TASK TO CARRY OUT:
Retype every line of the material below word for word, in the same order, without changing anything.

BEGIN DATA SHOWN

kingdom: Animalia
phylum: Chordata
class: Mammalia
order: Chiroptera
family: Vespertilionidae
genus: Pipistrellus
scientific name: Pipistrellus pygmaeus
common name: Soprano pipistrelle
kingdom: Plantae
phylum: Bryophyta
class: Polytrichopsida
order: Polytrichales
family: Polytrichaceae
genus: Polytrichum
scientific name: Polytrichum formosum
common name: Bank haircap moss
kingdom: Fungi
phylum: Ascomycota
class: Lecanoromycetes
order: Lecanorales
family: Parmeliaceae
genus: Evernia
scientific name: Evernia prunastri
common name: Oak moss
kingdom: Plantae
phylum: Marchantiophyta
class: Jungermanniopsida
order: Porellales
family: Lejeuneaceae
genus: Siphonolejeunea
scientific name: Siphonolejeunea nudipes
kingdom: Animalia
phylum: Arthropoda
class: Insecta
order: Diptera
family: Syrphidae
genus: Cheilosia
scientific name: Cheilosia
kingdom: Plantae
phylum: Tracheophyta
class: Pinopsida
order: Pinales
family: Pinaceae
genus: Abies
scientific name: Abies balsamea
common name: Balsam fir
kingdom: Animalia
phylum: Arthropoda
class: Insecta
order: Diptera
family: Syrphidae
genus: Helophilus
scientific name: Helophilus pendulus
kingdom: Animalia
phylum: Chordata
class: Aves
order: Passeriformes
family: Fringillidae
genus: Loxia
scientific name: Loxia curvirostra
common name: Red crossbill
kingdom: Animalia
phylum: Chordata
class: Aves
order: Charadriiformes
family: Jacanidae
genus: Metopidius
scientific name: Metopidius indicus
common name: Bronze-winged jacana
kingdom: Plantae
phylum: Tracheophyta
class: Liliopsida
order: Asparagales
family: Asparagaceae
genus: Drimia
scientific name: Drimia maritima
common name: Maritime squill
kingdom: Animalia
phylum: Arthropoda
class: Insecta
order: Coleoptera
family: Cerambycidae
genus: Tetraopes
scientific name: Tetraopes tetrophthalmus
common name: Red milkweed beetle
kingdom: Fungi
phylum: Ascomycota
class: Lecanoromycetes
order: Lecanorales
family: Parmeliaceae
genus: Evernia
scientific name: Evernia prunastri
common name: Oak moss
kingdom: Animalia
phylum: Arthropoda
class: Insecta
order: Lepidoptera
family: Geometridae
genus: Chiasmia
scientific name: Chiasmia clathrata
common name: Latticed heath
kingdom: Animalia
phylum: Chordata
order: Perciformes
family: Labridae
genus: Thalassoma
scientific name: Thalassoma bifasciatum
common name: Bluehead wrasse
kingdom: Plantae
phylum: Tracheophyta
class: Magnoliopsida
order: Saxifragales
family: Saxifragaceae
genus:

END DATA SHOWN

THE REPLY:
kingdom: Animalia
phylum: Chordata
class: Mammalia
order: Chiroptera
family: Vespertilionidae
genus: Pipistrellus
scientific name: Pipistrellus pygmaeus
common name: Soprano pipistrelle
kingdom: Plantae
phylum: Bryophyta
class: Polytrichopsida
order: Polytrichales
family: Polytrichaceae
genus: Polytrichum
scientific name: Polytrichum formosum
common name: Bank haircap moss
kingdom: Fungi
phylum: Ascomycota
class: Lecanoromycetes
order: Lecanorales
family: Parmeliaceae
genus: Evernia
scientific name: Evernia prunastri
common name: Oak moss
kingdom: Plantae
phylum: Marchantiophyta
class: Jungermanniopsida
order: Porellales
family: Lejeuneaceae
genus: Siphonolejeunea
scientific name: Siphonolejeunea nudipes
kingdom: Animalia
phylum: Arthropoda
class: Insecta
order: Diptera
family: Syrphidae
genus: Cheilosia
scientific name: Cheilosia
kingdom: Plantae
phylum: Tracheophyta
class: Pinopsida
order: Pinales
family: Pinaceae
genus: Abies
scientific name: Abies balsamea
common name: Balsam fir
kingdom: Animalia
phylum: Arthropoda
class: Insecta
order: Diptera
family: Syrphidae
genus: Helophilus
scientific name: Helophilus pendulus
kingdom: Animalia
phylum: Chordata
class: Aves
order: Passeriformes
family: Fringillidae
genus: Loxia
scientific name: Loxia curvirostra
common name: Red crossbill
kingdom: Animalia
phylum: Chordata
class: Aves
order: Charadriiformes
family: Jacanidae
genus: Metopidius
scientific name: Metopidius indicus
common name: Bronze-winged jacana
kingdom: Plantae
phylum: Tracheophyta
class: Liliopsida
order: Asparagales
family: Asparagaceae
genus: Drimia
scientific name: Drimia maritima
common name: Maritime squill
kingdom: Animalia
phylum: Arthropoda
class: Insecta
order: Coleoptera
family: Cerambycidae
genus: Tetraopes
scientific name: Tetraopes tetrophthalmus
common name: Red milkweed beetle
kingdom: Fungi
phylum: Ascomycota
class: Lecanoromycetes
order: Lecanorales
family: Parmeliaceae
genus: Evernia
scientific name: Evernia prunastri
common name: Oak moss
kingdom: Animalia
phylum: Arthropoda
class: Insecta
order: Lepidoptera
family: Geometridae
genus: Chiasmia
scientific name: Chiasmia clathrata
common name: Latticed heath
kingdom: Animalia
phylum: Chordata
order: Perciformes
family: Labridae
genus: Thalassoma
scientific name: Thalassoma bifasciatum
common name: Bluehead wrasse
kingdom: Plantae
phylum: Tracheophyta
class: Magnoliopsida
order: Saxifragales
family: Saxifragaceae
genus:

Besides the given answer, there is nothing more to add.